There was more than enough left. Hot cereal and cold cereal; Nils had a little of each, sprinkling the uncooked oatmeal over his cornflakes and drowning them both in milk in the Scandinavian manner. This was followed by boiled eggs, four kinds of bread, a platter of cheese, ham, and salami. For those with even better appetites there were three kinds of herring. Arnie, more used to the light Israeli breakfast, settled for some dark bread and butter and a cup of coffee. He looked with fascinated interest as the big pilot had one serving of everything to try it out, then went around again for seconds. Ove came in, poured some coffee, and joined them at the table.
“The three of us are the crew,” he said. “It’s all set.

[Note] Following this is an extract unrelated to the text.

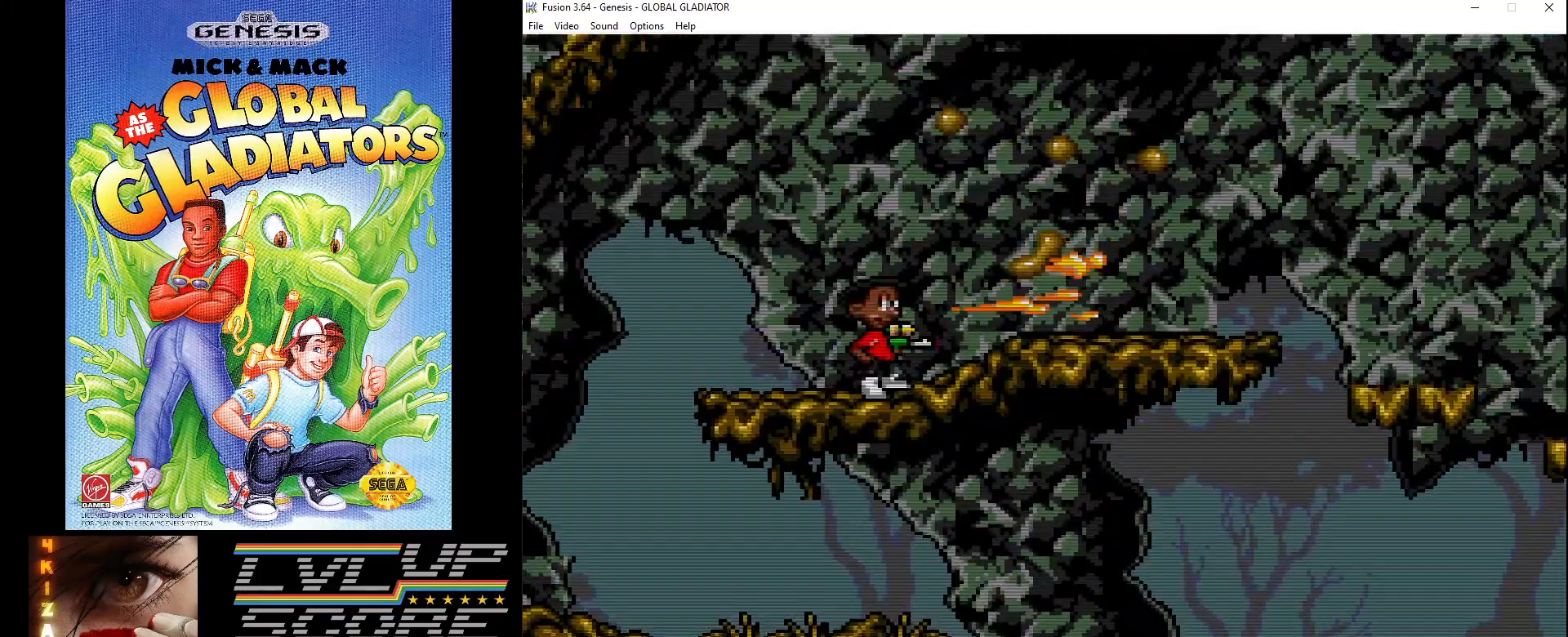
{"buttons": ["DPAD_LEFT"], "events": [[50, "DPAD_LEFT", "down"]]}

I was up half the night with Admiral Sander-Lange and he finally saw the point”
“What is the point?” Nils asked, talking around a large mouthful of herring and buttered rugbrad. “I’m a pilot, so you must have me, but is there any reason to have two high-powered physicists aboard?”
“No real reason,” Ove answered, ready with the answer after a night of debating the point. “But there are two completely separate devices aboard—the Daleth drive and the fusion generator—and each requires constant skilled attention. It just so happens that we are the only two people for the job, sort of high-paid mechanics, and that is what is important. The physicist part is secondary at this point. If Blaeksprutten is to fly, we are the only ones who can fly her. We’ve come so far now that we can’t turn back. Our risk is really negligible—compared to the certain death facing those cosmonauts on the Moon. And it’s also a matter of honor now. We know we can do it. We have to try.”

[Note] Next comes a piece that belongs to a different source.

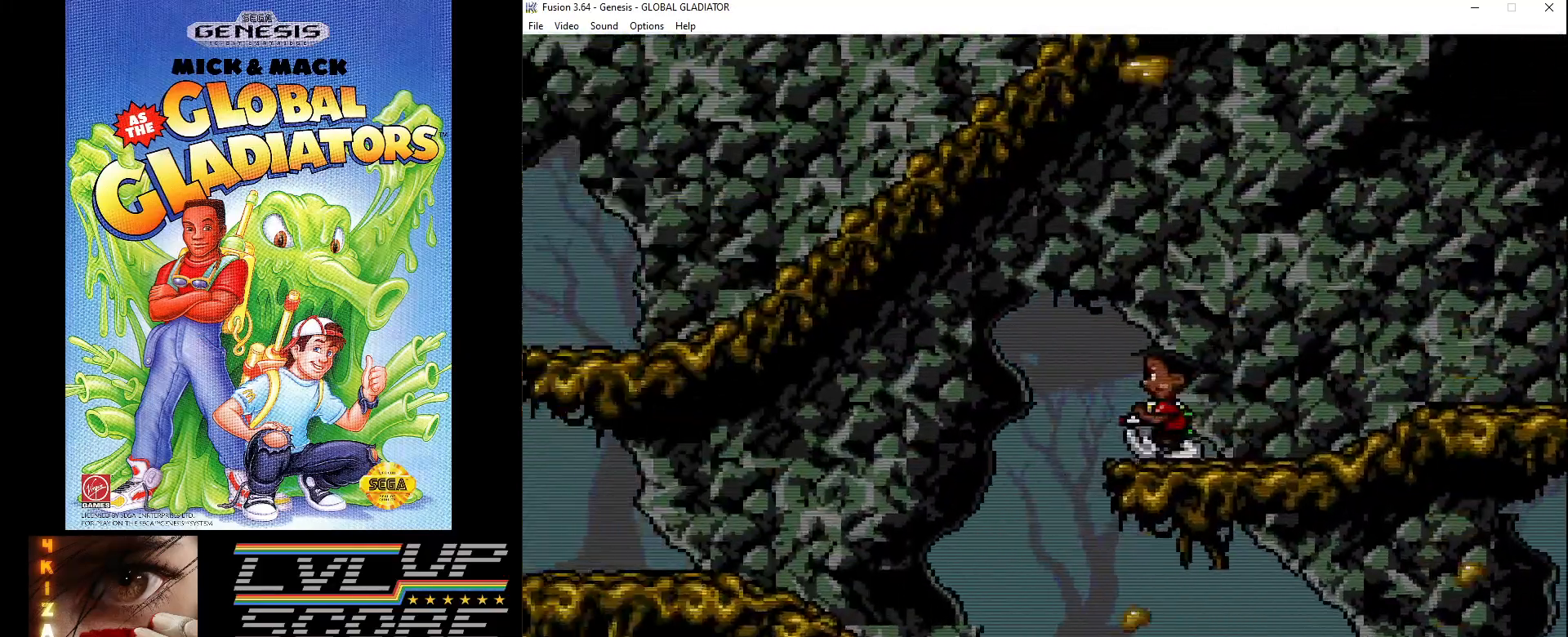
{"buttons": ["DPAD_DOWN"], "events": [[267, "DPAD_LEFT", "up"], [300, "DPAD_DOWN", "down"], [333, "DPAD_RIGHT", "down"], [383, "DPAD_RIGHT", "up"]]}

“Danish honor,? Nils said gravely, then broke into a wide grin. “This is really going to rock the Russians back on their heels! How many people in their country? Two hundred twenty-six or two hundred twenty-seven million, too many to count. And how many in all of Denmark?”
“Under five million.”
“Correct—a lot less than in Moscow alone. So they have all their parades and rockets and boosters and speeches and politicians, and their thing falls over and all die juice runs out. So we come along and pick up the pieces!”

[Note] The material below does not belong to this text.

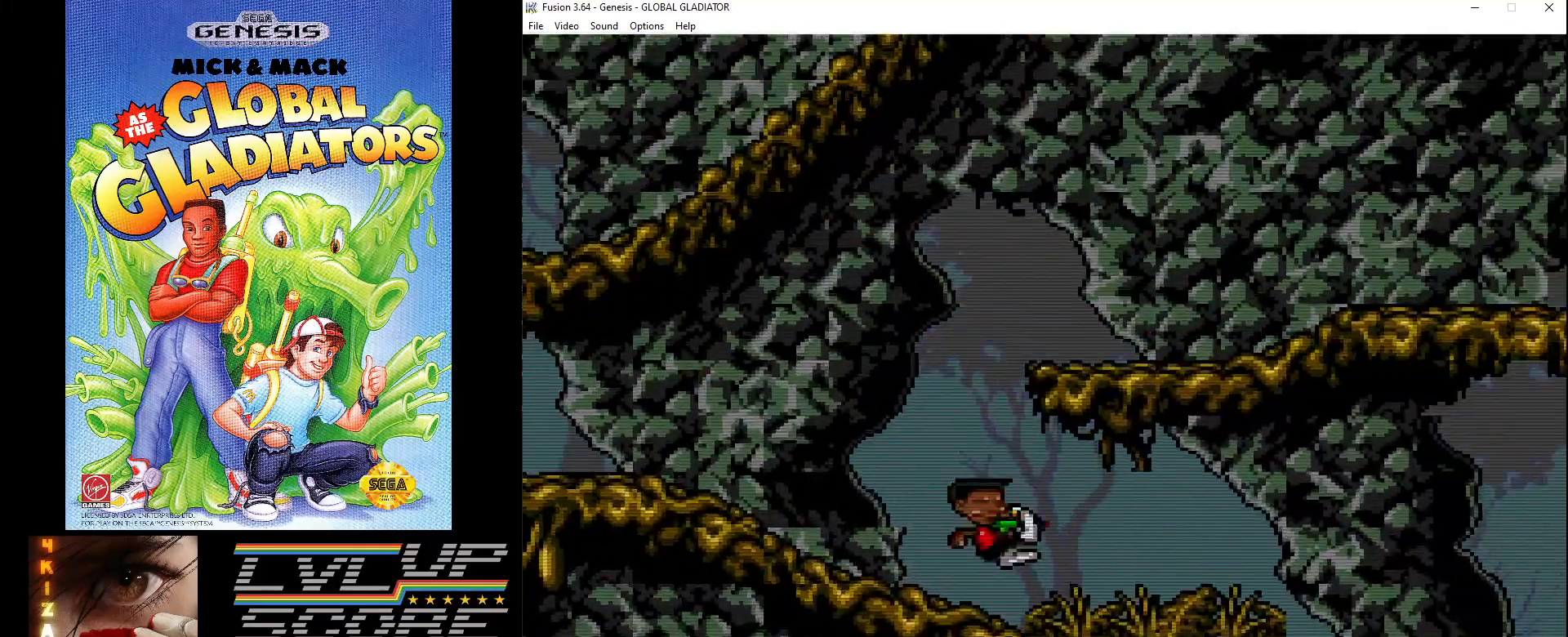
{"buttons": ["DPAD_DOWN"], "events": []}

The ship’s officers at the next table had been silent, listening as Nils’s voice grew louder with enthusiasm. Now they burst out in applause, laughing aloud. This flight appealed to the Danish sense of humor. Small they were, but immensely proud, with a long and fascinating history going back a thousand years. And, like all the Baltic countries, they were always aware of the Soviet Union just across that small, shallow sea. This rescue attempt would be remembered for a long time to come. Ove looked at his watch and stood up.